Top of Given text

Certain Transactions
Officer and Director Stock Loan Program
As of July 31, 2002, under the Company's Officer and Director Stock
Loan Program, the aggregate principal amount of stock loans outstanding was
$415,029. Of this balance, the Named Executive Officers had stock loans
outstanding in the aggregate principal amount of $101,430. Messrs. Moeller and
Trimm, former directors of the Company, and Mr. Swem, a former Vice President,
Operations, had stock loans outstanding under this program in the aggregate
principal amount of $157,314, $62,032 and $42,025, respectively.
Director Resignations
T. Gary Trimm resigned as a member of the Company's Board of Directors,
effective September 5, 2002. Subsequent to his resignation, Mr. Trimm entered
into a consulting agreement with the Company effective September 1, 2002 until
8
December 31, 2002. Mr. Trimm's officer loan balance outstanding at October 31,
2002 was $39,280.
F.H. (Dick) Moeller resigned as a member of the Company's Board of
Directors, effective September 9, 2002. Certain options issued to Mr. Moeller,
as a Director of the Company, on December 17, 2001 were accelerated at the date
of his resignation. The result of the accelerated vesting is that Mr. Moeller's
options to purchase 12,500 shares are all vested, bringing his total vested
options on September 9, 2002 to 24,500 shares. Mr. Moeller's officer loan
balance outstanding at October 31, 2002 was $159,728.
Agreement with Strategic Management, Inc.
On October 5, 2000, the Company agreed to pay a fee to Strategic
Management, Inc., a company in which T. Gary Trimm, one of the Company's former
directors, is a principal, to assist the Company in developing a plan to
establish the Company's videoconferencing systems products division as an
independent, self-sustaining unit, and to assist the Company in assessing
strategic alternatives for this division as part of the Company's efforts to
restructure the Company's business around its video network software and
services business. Pursuant to this engagement, the Company agreed to pay
Strategic Management, Inc. an hourly rate for services rendered, up to a maximum
of $60,000. If the products division was sold, the engagement also provided
additional contingent compensation to Strategic Management, Inc., equal to 7% of
the consideration received by the Company. The engagement was approved by the
disinterested directors of the Company. During fiscal 2001, the Company paid
$69,000 related to this agreement. With the assistance of Strategic Management,
Inc., the Company completed the sale of its products division to VTEL
Corporation on January 23, 2002. However, since payment to Strategic Management,
Inc. was contingent upon receipt of payment from VTEL Corporation and VTEL
Corporation defaulted on payments of its notes to the Company and there is
uncertainty of collection of these notes, no liability was accrued for a payment
to Strategic Management, Inc. as of July 31, 2002. Mr. Trimm resigned as a
director of the Company, effective September 5, 2002.

Bottom of Given text
Top of Supplied records

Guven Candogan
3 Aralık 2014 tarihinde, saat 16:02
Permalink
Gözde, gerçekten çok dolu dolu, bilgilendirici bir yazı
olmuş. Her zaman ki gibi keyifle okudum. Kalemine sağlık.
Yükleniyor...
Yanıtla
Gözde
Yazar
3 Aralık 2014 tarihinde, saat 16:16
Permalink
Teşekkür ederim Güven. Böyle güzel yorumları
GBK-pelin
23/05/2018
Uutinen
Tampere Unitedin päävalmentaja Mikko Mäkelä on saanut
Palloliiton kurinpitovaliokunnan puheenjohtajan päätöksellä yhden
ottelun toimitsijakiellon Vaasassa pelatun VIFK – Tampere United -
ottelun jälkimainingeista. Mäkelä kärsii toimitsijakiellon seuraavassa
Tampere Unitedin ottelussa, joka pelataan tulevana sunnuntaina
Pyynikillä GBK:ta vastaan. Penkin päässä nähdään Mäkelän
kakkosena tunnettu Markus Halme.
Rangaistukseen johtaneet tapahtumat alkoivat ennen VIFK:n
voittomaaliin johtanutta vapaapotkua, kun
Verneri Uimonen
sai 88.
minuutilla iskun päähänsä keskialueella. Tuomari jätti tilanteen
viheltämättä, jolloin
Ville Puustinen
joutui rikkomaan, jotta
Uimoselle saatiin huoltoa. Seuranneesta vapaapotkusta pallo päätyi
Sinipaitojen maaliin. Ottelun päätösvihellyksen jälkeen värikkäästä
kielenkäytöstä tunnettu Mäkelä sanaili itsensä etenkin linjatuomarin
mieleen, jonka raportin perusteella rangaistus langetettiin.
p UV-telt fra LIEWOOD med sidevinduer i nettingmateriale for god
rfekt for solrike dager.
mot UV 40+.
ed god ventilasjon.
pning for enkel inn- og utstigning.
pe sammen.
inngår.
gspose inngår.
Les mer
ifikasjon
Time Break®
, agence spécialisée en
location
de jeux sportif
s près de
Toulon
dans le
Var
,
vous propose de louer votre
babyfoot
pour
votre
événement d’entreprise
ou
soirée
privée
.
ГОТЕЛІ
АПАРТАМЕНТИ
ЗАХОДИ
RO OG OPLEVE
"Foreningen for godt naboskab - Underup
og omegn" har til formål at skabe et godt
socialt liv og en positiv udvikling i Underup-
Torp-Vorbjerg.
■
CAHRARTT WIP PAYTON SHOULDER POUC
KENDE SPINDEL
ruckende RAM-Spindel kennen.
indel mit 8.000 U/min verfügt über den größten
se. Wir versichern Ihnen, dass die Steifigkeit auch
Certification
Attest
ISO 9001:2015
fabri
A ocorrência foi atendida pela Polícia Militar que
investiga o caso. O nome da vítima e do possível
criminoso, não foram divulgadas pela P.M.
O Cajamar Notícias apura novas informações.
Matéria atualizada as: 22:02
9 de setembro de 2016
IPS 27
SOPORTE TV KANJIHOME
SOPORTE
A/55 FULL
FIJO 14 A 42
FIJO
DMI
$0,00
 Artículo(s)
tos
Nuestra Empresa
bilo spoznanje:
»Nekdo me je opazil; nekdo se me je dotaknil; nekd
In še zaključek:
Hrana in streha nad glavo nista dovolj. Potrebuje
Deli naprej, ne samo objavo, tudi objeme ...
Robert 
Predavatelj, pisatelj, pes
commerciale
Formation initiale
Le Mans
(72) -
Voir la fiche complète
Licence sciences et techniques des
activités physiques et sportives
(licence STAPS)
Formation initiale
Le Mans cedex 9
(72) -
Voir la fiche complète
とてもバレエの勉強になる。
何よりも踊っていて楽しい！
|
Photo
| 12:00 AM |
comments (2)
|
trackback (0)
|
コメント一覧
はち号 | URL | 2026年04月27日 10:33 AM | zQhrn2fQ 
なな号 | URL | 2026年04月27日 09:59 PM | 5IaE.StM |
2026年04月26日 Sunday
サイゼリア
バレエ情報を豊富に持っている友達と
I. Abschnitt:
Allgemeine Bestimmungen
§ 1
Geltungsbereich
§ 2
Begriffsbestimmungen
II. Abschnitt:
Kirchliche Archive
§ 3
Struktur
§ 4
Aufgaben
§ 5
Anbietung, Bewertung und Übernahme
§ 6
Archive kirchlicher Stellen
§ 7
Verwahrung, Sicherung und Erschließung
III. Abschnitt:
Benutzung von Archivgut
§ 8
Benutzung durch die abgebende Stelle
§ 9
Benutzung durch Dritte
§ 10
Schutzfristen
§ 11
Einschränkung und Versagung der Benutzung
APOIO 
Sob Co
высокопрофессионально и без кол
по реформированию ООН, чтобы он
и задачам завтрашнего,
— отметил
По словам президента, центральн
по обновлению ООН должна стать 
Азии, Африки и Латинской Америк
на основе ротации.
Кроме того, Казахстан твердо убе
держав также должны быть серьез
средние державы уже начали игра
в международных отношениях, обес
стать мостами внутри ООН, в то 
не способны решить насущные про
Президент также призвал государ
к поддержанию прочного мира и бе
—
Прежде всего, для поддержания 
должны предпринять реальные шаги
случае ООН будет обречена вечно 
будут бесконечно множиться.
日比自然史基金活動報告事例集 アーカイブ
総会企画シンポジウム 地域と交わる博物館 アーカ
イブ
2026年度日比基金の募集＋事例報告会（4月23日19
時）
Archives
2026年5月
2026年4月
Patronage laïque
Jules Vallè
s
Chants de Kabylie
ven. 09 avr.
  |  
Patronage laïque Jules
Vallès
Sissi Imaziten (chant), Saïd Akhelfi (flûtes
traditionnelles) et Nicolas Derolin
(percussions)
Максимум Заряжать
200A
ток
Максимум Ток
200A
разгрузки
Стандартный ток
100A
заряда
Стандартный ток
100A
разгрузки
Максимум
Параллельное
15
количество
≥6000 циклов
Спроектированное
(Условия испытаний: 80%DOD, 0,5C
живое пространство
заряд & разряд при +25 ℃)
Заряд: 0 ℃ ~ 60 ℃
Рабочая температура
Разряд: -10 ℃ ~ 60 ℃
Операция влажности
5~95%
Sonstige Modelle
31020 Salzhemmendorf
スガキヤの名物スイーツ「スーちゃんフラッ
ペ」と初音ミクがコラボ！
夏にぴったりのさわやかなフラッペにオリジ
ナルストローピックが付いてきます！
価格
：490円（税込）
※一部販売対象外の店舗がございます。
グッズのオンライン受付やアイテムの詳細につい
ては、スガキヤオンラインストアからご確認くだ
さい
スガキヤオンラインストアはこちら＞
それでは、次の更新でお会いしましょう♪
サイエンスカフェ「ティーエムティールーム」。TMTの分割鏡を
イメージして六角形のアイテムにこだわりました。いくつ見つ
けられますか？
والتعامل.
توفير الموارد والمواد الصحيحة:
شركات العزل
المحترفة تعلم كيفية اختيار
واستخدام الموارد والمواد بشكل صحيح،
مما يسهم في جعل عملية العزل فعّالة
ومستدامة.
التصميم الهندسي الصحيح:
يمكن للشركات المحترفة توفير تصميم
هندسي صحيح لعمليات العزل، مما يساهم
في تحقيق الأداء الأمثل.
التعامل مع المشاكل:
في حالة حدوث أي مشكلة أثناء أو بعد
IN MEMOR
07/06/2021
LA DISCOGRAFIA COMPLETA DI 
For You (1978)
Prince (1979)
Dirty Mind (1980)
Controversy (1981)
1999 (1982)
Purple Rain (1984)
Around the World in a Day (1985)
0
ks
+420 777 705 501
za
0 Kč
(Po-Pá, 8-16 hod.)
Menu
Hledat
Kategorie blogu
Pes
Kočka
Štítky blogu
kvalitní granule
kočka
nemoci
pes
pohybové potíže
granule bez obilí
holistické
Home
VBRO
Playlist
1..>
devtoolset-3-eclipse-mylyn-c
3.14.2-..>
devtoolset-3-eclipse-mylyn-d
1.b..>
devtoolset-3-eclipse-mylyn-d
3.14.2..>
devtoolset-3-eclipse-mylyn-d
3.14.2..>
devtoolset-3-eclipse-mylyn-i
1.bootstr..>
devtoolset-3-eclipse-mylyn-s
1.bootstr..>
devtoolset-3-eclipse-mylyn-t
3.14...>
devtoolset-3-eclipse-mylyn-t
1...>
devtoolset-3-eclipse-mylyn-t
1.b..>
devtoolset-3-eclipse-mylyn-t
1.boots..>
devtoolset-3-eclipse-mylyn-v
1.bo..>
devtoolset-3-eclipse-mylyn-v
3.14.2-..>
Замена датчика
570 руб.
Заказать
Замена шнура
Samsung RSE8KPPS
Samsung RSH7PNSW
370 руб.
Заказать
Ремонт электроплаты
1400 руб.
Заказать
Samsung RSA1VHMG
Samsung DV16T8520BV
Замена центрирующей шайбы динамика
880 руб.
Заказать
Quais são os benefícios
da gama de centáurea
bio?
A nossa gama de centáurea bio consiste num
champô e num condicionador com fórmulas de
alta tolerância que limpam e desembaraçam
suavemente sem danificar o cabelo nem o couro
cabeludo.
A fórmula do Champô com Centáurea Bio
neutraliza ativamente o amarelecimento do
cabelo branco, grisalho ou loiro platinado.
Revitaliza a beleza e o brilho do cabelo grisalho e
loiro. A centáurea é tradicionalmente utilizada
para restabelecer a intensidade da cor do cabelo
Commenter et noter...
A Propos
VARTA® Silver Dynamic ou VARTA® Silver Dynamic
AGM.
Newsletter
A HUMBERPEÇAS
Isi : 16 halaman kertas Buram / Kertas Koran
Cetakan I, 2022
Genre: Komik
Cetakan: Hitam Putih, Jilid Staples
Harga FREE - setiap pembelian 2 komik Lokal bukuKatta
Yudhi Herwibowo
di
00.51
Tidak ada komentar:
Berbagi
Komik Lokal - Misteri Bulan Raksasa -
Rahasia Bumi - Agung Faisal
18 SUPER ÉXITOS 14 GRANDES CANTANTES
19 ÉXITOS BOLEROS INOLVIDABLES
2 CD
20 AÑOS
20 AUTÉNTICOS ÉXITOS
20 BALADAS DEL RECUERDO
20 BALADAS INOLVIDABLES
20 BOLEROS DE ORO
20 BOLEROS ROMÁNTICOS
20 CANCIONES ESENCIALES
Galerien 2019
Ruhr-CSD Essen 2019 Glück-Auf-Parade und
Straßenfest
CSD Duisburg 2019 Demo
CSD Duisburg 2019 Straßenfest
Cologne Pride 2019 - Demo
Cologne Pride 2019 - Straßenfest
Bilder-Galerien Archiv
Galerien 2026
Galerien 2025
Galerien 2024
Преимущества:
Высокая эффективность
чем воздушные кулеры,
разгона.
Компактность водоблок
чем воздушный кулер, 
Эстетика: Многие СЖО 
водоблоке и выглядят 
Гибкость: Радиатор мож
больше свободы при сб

Bottom of Supplied records

§ Exercise 1
Set down everything in the Certain Transactions text from "Certain Transactions" down to "and $42,025, respectively.", word for word.
§ Exercise 2
Can you resume the Certain Transactions text from the point where it stops?

§ Answer space 1
Certain Transactions
Officer and Director Stock Loan Program
As of July 31, 2002, under the Company's Officer and Director Stock
Loan Program, the aggregate principal amount of stock loans outstanding was
$415,029. Of this balance, the Named Executive Officers had stock loans
outstanding in the aggregate principal amount of $101,430. Messrs. Moeller and
Trimm, former directors of the Company, and Mr. Swem, a former Vice President,
Operations, had stock loans outstanding under this program in the aggregate
principal amount of $157,314, $62,032 and $42,025, respectively.

§ Answer space 2
Agreement with Matthews Consulting
In October 2000, the Company agreed to pay an hourly consulting fee to
Matthews Consulting, a company owned by Gordon Matthews, one of the Company's
directors, to assist the Company in maximizing the value of the Company's
intellectual property through prosecution of patents and licensing efforts. The
Company paid an aggregate of $119,508 under this agreement in fiscal 2002. Mr.
Matthews passed away on February 23, 2002.
PART IV
ITEM 14. CONTROLS AND PROCEDURES
Not applicable.
ITEM 15. EXHIBITS, FINANCIAL STATEMENT SCHEDULES, AND REPORTS ON FORM 8-K.
(a) The following documents are filed as part of this report:
(1) Financial Statements:
The following consolidated financial statements were
previously filed as part of the Company's Form 10-K:
Consolidated Balance Sheets as of July 31, 2001 and 2002.
Consolidated Statements of Operations for the years ended
July 31, 2000, 2001 and 2002.
Consolidated Statements of Changes in Stockholders' Equity
for the years ended July 31, 2000, 2001 and 2002.
9
Consolidated Statements of Cash Flows for the years ended
July 31, 2000, 2001 and 2002.
Notes to Consolidated Financial Statements.
(2) Financial Statement Schedule:
The following financial statement schedule was previously
filed as part of the Company's Form 10-K
Schedule II - Valuation and Qualifying Accounts.
(3) Exhibits:
Not applicable.
(b) Reports on Form 8-K:
The Registrant filed one report on Form 8-K during the
quarterly period ended October 31, 2002, on September 18,
2002.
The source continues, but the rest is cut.